Club Med SAS, commonly known as Club Med and previously known as Club Méditerranée SA, is a French travel and tourism operator headquartered in Paris, specializing in all-inclusive holidays. Founded in 1950, the company has been primarily owned by the Chinese conglomerate Fosun Group since 2013. Club Med either wholly owns or operates nearly eighty all-inclusive resort villages in holiday locations around the world.

History

Foundation 

The Club was started in 1950 by Belgian entrepreneur Gérard Blitz.  Blitz had opened a low-priced summer colony of tents on the Spanish island of Majorca, then another one in the island of Djerba (Tunisia). Great entertainer, Blitz was however no businessman and he went bankrupt in 1953. The main creditor was the tents supplier, Gilbert Trigano, the French "King of Camping"; Trigano took control of the Club and slowly pushed  Blitz aside. The first official Club Med was built the next year in Palinuro, Salerno,  Italy. The original villages were simple: Members stayed in unlit straw huts on a beachfront, sharing communal washing facilities. Such villages have been replaced with modern blocks or huts with ensuite facilities.

[Brief 1]:
Output the entries verbatim, beginning at the line that contains "latitude: 49.3270" and stopping after the line that contains "sub-region: Dickson County".

[The input]:
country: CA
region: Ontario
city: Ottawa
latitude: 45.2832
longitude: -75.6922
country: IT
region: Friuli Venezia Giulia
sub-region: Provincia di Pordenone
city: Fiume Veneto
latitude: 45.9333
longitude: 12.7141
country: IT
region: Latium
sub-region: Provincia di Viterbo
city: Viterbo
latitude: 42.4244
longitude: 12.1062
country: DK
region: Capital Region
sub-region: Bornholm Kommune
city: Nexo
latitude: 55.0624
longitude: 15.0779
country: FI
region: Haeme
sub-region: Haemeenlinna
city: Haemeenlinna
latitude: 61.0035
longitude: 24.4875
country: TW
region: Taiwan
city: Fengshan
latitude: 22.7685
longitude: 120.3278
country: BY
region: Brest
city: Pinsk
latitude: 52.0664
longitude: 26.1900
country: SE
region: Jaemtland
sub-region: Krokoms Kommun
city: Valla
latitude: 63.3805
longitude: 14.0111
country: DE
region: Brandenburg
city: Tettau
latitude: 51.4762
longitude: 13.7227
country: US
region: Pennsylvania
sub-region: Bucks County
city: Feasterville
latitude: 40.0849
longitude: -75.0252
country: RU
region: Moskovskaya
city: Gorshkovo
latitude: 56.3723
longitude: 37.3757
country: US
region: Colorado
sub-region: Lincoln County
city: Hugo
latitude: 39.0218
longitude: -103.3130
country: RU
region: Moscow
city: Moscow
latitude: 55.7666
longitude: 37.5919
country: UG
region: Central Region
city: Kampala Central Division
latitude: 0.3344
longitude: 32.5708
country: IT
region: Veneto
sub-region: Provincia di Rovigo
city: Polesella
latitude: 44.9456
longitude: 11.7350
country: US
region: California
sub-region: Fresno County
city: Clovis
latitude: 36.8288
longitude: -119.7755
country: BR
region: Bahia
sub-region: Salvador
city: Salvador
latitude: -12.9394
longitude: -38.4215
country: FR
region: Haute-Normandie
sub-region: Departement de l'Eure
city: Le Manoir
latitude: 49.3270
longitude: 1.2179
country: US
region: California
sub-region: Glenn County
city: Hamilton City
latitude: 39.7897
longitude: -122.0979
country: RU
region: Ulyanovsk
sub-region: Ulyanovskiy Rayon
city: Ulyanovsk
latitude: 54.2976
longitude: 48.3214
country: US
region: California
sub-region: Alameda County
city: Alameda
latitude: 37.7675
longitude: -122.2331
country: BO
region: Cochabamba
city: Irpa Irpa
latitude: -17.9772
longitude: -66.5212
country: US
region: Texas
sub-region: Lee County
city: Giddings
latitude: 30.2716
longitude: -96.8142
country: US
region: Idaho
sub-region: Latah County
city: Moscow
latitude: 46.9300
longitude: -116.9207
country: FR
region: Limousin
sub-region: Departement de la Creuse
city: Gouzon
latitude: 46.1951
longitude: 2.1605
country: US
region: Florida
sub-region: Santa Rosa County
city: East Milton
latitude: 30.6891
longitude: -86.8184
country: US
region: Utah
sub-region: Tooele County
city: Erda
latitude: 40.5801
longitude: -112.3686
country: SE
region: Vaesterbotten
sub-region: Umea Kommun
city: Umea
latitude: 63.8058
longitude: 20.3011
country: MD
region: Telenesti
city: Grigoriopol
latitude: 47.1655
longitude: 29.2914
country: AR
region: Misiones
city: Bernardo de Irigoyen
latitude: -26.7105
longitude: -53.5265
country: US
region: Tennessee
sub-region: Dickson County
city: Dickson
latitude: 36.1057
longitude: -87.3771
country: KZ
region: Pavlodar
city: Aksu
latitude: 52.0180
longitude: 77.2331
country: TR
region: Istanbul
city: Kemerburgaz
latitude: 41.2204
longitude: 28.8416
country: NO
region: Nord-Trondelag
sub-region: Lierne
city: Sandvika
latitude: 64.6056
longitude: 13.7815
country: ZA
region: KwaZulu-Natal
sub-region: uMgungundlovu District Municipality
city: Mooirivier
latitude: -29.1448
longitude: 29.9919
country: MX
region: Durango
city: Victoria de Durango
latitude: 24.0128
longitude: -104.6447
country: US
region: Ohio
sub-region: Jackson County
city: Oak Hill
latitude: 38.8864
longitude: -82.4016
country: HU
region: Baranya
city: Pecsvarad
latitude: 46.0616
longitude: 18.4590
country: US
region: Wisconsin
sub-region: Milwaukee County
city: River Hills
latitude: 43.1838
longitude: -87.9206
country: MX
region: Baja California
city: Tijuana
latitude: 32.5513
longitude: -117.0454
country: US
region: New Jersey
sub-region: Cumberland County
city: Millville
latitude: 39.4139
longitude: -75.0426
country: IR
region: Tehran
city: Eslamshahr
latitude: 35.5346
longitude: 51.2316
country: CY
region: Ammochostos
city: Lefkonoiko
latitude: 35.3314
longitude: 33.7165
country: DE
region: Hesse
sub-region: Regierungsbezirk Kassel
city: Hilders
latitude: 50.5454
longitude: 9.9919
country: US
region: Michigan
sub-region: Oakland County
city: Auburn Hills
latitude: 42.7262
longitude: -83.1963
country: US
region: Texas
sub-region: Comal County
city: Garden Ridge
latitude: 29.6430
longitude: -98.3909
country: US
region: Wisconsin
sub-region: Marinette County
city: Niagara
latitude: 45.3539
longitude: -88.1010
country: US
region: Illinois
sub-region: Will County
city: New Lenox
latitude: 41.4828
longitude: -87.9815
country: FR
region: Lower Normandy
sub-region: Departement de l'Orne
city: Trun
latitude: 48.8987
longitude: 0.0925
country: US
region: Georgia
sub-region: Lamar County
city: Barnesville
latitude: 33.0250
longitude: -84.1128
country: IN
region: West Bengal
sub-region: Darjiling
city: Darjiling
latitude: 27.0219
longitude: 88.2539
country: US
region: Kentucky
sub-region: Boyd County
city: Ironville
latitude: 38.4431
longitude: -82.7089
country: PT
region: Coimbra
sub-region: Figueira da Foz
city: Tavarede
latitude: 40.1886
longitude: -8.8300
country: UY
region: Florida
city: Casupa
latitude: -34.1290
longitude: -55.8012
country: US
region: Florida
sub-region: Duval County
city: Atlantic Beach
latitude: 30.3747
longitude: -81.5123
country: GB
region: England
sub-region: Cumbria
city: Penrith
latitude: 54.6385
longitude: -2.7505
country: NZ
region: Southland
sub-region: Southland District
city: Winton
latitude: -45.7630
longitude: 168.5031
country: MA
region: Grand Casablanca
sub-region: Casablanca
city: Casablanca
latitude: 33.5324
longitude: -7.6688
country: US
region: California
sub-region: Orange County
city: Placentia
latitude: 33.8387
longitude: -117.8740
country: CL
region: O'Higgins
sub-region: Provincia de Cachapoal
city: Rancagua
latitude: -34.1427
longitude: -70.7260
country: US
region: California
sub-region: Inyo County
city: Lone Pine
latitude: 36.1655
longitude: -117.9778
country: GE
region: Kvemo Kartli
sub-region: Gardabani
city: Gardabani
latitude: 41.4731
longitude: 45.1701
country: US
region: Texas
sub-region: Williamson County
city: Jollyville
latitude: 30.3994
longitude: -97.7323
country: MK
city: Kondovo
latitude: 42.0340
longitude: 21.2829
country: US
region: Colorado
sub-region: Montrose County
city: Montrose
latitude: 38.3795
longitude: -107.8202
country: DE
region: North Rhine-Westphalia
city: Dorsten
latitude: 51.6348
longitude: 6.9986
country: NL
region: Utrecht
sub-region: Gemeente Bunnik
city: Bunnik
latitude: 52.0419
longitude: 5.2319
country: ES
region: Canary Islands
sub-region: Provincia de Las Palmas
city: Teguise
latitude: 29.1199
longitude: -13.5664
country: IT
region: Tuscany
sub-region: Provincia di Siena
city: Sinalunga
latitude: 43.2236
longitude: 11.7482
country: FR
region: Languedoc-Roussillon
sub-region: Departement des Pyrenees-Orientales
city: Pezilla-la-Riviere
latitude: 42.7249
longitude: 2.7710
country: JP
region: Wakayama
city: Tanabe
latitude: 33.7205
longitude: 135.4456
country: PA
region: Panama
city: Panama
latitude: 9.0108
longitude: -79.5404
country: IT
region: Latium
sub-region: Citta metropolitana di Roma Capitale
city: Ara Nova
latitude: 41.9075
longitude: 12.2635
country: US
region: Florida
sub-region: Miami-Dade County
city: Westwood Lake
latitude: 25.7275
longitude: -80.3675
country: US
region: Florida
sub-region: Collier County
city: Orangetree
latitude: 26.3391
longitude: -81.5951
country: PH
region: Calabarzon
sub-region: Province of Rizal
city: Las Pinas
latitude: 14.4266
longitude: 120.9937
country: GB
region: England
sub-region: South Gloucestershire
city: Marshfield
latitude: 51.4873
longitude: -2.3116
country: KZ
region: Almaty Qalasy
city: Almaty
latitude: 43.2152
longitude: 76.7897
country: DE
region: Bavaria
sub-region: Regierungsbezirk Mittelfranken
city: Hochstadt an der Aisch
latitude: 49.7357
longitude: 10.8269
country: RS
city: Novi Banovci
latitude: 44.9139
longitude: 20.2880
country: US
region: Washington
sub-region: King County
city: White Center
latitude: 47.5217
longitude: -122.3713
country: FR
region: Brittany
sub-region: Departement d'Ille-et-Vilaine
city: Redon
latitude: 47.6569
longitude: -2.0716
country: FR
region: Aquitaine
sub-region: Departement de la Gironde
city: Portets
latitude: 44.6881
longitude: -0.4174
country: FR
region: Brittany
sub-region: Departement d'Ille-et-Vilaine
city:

[Brief 2]:
Write the next part of the Club Med article, picking up after its final sentence.

[Task result 1]:
latitude: 49.3270
longitude: 1.2179
country: US
region: California
sub-region: Glenn County
city: Hamilton City
latitude: 39.7897
longitude: -122.0979
country: RU
region: Ulyanovsk
sub-region: Ulyanovskiy Rayon
city: Ulyanovsk
latitude: 54.2976
longitude: 48.3214
country: US
region: California
sub-region: Alameda County
city: Alameda
latitude: 37.7675
longitude: -122.2331
country: BO
region: Cochabamba
city: Irpa Irpa
latitude: -17.9772
longitude: -66.5212
country: US
region: Texas
sub-region: Lee County
city: Giddings
latitude: 30.2716
longitude: -96.8142
country: US
region: Idaho
sub-region: Latah County
city: Moscow
latitude: 46.9300
longitude: -116.9207
country: FR
region: Limousin
sub-region: Departement de la Creuse
city: Gouzon
latitude: 46.1951
longitude: 2.1605
country: US
region: Florida
sub-region: Santa Rosa County
city: East Milton
latitude: 30.6891
longitude: -86.8184
country: US
region: Utah
sub-region: Tooele County
city: Erda
latitude: 40.5801
longitude: -112.3686
country: SE
region: Vaesterbotten
sub-region: Umea Kommun
city: Umea
latitude: 63.8058
longitude: 20.3011
country: MD
region: Telenesti
city: Grigoriopol
latitude: 47.1655
longitude: 29.2914
country: AR
region: Misiones
city: Bernardo de Irigoyen
latitude: -26.7105
longitude: -53.5265
country: US
region: Tennessee
sub-region: Dickson County

[Task result 2]:
Expansion 
Because of reckless spending, the Club was on the verge of bankruptcy in 1961. It was saved by the 35-year-old Baron Edmond de Rothschild after he had visited a resort and enjoyed his stay. With Rothschild financing, the number of villages increased greatly under Trigano's leadership from 1963 to 1993. Winter villages, providing skiing and winter sports tuition, were introduced in 1956 at Leysin, Switzerland. In 1965, the first club outside the Mediterranean was opened in Tahiti. Club Med broadened its reach by opening villages in the French Caribbean (Guadeloupe and Martinique). 

Originally attracting mainly singles and young couples, the Club later became primarily a destination for families, with the first Mini Club opening in 1967.

Club Méditerranée S.A. had a branch in the USA named Club Méditerranée Inc, with several partners including Crédit Lyonnais and American Express. In 1974, upon his arrival as the new CEO of the Club for North America, Jean Lallemand, one of the first members of the Club and responsible of its large presence in Italy, hired as marketing manager the French HEC Jacques Bacon, who made the Club a huge success within 3 years through an aggressive and very efficient promotion; it was he who suggested the name Club Med. The new name was at that time reserved to the North American market, but later became the name of the mother company as well.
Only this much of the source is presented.